Question

Show that the number of different electron states possible for a given value of \(n\) is \(2 n^{2}\)

Short answer

Answer: The number of different electron states possible for a given value of the principal quantum number (n) is 2n².

Step-by-step solution

Understanding quantum numbers

There are four quantum numbers that describe an electron in an atom: 1. Principal quantum number (n): Represents the energy level and size of an electron's orbital (n = 1, 2, 3, ...) 2. Azimuthal quantum number (l): Represents the shape of an electron's orbital (l = 0, 1, 2, ...n-1) 3. Magnetic quantum number (m): Represents the orientation of an electron's orbital in space (m = -l, -(l-1), ...0, ...(l-1), l) 4. Electron spin quantum number (m_s): Represents the electron's intrinsic angular momentum or "spin" (m_s = -1/2, 1/2)

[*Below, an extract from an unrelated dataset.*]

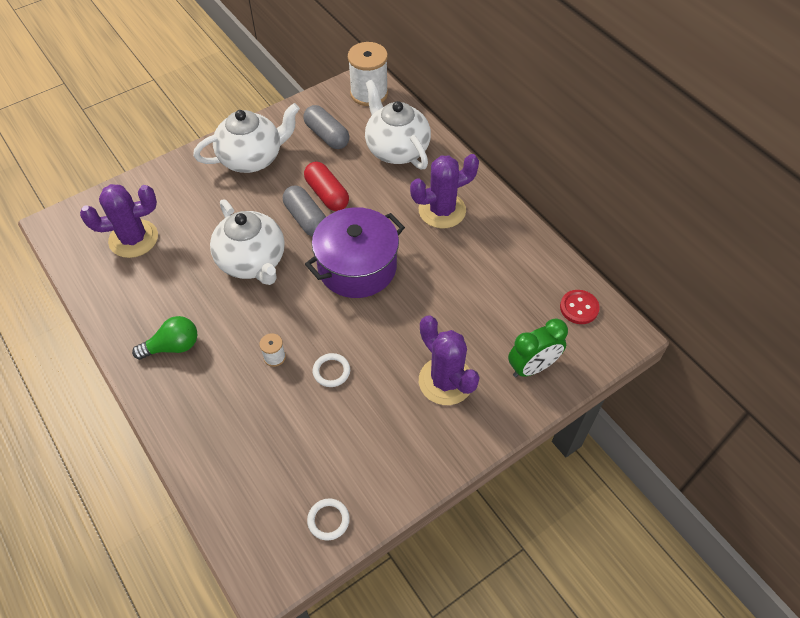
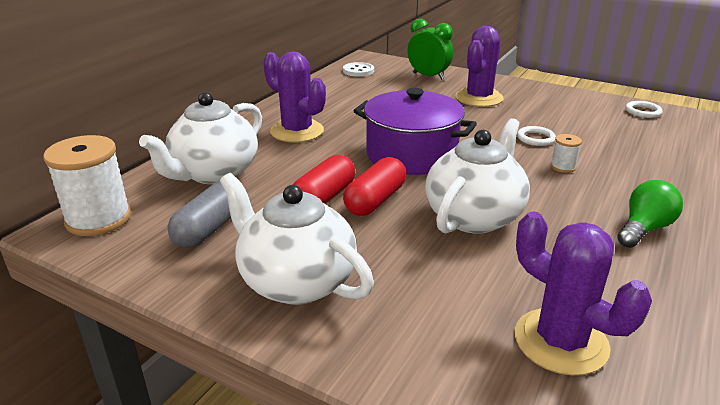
camera: 115 degrees left, 25 degrees down
green light bulb [132,316,197,360] -> green light bulb turned 90 degrees clockwise [617,180,683,248]
grey capsule [283,185,326,237] -> red capsule [343,157,406,216]
red button [560,290,599,324] -> white button [343,62,374,77]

Determining possible values for l

For a given value of n, the azimuthal quantum number (l) can have values ranging from 0 to n-1. So there are n possible values for l.

Determining possible values for m and m_s

For each value of l, the magnetic quantum number (m) can take 2l+1 values, ranging from -l to l. The electron spin quantum number (m_s) can take two values, -1/2 and 1/2. So for each value of l, there are 2(2l+1) possible electron states, considering both m and m_s values.

Calculating the total number of electron states

We will now sum the number of electron states for all possible values of l (from 0 to n-1) by calculating the following sum: \(\sum_{l=0}^{n-1} 2(2l + 1)\)

Simplifying the sum

Let's start by pulling the constant term (2) out of the sum: \(2 \sum_{l=0}^{n-1} (2l + 1)\) Now let's split the sum into two separate sums: \(2( \sum_{l=0}^{n-1} 2l + \sum_{l=0}^{n-1} 1)\) The first sum is an arithmetic series, so we can simplify it using the formula: \(\sum_{l=0}^{n-1} a_l = n\big(\frac{a_0 + a_{n-1}}{2}\big)\). In this case, \(a_0 = 0\) and \(a_{n-1} = 2(n-1)\), so the first sum simplifies to: \(n\big(\frac{0 + 2(n-1)}{2}\big) = n(n-1)\) The second sum is simply adding 1 n times, so it simplifies to n. So, the sum can be written as: \(2(n(n-1) + n)\)

Final simplification

Now, we simplify the expression inside the parentheses and distribute the 2: \(2(n^2 - n + n) = 2n^2\) And that's it! We have shown that the number of different electron states possible for a given value of n is indeed \(2 n^2\).